The PSI has produced a practice notice on good dispensing practice for High Tech medicines.

This complaint highlights the following important learning points:

  • There should be an agreed procedure for ordering, storing and dispensing High Tech medicines, written down in the form of a Standard Operating Procedure (SOP). Following clear SOPs ensures consistent performance of a task to the required level and ensures that the system is as robust as possible. All new staff members should be trained to use and follow the SOPs, and they should be regularly reviewed to ensure that they are fit for purpose. SOPs should be unique to your pharmacy and tailored to your dispensary design and staff.
  • There should be a clear procedure for recording and communicating important information regarding patients’ prescriptions, for example, queries to be followed up with the prescriber, and the ordering of medicines. This should be in a format and place that is practical, cannot be misplaced or lost and can be used by the whole pharmacy team. This communication procedure should ensure that patient care is consistently maintained regardless of which pharmacist or staff member is on duty.
  • When dispensing a medicine which is owed from a previous day it must be checked against the original prescription. Dispensing a medicine from a dispensing label, PMR or an owing note, often compounds an error made on the first dispensing.
  • The patient must always be counselled on the correct use of their medicine, potential adverse effects, and precautions for use, and how to store the medicine. Patient understanding should be confirmed. This can also serve as a final check and help to pick up on an error that may otherwise have been missed.
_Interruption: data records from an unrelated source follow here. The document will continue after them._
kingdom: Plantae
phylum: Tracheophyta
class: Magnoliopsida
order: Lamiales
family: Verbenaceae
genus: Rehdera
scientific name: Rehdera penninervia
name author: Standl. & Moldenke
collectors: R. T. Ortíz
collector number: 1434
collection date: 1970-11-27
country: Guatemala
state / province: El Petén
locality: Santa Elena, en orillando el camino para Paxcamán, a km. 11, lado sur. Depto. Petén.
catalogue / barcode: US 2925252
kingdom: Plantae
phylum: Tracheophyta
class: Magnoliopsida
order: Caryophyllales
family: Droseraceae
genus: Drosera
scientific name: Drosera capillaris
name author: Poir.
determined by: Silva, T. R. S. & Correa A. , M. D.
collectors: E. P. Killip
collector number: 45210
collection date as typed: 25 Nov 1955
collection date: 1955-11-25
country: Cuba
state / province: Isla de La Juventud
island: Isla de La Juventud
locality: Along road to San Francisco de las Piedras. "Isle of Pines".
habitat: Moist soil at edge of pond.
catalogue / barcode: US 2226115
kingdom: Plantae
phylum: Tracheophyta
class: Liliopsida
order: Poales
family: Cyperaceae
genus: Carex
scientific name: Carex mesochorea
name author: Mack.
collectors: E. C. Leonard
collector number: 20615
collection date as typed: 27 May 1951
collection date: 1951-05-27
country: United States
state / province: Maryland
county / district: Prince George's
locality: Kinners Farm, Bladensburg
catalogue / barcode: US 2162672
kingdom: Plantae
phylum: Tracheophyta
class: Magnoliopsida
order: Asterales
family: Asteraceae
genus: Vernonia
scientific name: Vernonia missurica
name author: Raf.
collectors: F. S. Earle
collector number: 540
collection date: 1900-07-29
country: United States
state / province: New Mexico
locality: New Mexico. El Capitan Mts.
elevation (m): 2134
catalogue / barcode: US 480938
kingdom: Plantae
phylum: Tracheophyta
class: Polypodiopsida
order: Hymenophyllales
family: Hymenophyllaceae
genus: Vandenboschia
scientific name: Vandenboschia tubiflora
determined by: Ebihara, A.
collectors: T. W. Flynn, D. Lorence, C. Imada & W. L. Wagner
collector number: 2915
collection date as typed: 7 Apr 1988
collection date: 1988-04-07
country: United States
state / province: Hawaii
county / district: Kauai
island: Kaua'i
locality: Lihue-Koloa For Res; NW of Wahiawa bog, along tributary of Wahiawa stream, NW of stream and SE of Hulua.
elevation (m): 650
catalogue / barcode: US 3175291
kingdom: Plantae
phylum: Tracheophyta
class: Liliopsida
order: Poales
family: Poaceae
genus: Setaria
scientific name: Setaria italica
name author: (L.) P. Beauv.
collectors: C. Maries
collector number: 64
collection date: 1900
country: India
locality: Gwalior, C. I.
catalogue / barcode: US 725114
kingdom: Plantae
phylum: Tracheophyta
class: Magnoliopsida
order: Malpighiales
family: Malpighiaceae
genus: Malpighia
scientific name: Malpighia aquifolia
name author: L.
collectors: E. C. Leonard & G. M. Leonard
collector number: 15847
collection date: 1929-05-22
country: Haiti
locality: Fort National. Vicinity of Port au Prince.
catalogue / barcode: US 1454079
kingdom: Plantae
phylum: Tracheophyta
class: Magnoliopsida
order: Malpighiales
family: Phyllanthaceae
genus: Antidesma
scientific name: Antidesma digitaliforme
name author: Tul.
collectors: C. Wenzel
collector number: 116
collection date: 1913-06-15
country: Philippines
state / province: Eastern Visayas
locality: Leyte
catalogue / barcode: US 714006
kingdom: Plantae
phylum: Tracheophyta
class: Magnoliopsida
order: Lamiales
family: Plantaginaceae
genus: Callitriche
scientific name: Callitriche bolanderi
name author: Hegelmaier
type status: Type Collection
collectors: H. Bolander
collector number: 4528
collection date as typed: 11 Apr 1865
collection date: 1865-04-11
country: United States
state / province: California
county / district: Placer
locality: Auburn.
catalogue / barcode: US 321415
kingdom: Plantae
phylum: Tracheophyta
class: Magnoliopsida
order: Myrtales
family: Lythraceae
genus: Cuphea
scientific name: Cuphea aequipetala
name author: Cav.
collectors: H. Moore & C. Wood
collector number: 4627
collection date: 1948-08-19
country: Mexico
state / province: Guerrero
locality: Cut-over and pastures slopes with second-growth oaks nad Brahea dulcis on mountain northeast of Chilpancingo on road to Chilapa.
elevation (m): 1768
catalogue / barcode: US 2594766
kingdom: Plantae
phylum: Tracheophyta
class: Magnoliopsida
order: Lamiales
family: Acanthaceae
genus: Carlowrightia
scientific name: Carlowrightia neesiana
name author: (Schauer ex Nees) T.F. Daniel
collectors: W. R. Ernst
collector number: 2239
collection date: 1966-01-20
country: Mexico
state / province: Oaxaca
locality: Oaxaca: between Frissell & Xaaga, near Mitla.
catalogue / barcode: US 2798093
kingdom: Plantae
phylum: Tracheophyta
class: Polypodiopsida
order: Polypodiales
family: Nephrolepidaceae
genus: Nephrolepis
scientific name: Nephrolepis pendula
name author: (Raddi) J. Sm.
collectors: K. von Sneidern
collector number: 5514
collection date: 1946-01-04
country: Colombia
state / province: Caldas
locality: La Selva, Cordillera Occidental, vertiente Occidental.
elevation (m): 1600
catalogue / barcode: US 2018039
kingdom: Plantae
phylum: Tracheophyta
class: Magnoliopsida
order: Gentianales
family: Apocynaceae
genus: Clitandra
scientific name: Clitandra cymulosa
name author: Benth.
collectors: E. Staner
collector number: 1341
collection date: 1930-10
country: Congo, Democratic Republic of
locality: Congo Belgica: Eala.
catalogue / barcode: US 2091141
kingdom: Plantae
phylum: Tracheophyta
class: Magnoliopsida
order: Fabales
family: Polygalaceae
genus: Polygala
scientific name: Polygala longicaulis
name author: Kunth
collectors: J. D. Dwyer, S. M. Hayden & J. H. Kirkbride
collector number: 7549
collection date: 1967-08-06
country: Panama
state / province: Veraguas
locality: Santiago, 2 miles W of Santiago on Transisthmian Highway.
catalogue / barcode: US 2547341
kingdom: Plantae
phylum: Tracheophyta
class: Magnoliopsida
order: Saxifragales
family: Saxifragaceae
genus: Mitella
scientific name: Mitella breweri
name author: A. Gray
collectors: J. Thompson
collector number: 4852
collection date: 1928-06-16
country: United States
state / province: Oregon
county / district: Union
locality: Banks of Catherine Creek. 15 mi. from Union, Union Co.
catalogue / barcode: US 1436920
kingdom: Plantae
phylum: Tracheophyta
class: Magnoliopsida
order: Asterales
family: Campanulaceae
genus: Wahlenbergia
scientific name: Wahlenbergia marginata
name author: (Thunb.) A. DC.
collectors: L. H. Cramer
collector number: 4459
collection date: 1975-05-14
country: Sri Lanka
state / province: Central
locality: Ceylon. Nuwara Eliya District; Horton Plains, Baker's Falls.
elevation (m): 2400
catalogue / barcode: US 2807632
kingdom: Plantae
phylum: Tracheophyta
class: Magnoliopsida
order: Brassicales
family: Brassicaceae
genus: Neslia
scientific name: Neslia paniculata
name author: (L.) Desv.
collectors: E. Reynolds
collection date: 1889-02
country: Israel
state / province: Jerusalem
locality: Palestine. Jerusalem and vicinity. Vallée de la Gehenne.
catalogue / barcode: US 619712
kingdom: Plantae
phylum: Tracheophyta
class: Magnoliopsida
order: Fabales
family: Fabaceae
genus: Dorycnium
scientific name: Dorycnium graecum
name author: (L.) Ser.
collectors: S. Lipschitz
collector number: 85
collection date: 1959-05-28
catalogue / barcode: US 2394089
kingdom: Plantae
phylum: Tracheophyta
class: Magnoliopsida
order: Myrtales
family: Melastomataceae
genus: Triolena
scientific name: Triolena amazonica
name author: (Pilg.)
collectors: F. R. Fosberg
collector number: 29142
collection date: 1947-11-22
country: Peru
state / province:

  • Counselling with regards to a High Tech medicine is particularly important as these patients are often very sick and the medicines can be particularly harmful if used incorrectly. Even if only one patient in the pharmacy is on a particular High Tech medicine it is imperative that the pharmacist knows what it is being used for, so that they can counsel the patient appropriately.
  • It should be noted that patients prescribed chemotherapy can tend to be over-compliant, as opposed to under-compliant, with regards to taking their medications, and therefore it is important that the exact amount needed by the patient for their treatment regimen is supplied.
  • If two members of staff are involved in the dispensing process there is a risk that both may rely on the other to be rigorous and hence neither give the task their full attention. There should be clear lines of accountability between staff members, the pharmacist being ultimately responsible for all medicines supplied from the pharmacy.
  •  An error log must be completed for all errors made in the pharmacy, and the staff members involved informed of the error. Recording errors should not be used as a way to blame individuals, but rather to encourage an environment of openness and learning, so that procedures can be reviewed and amended, and practices changed to guard against a similar error occurring again.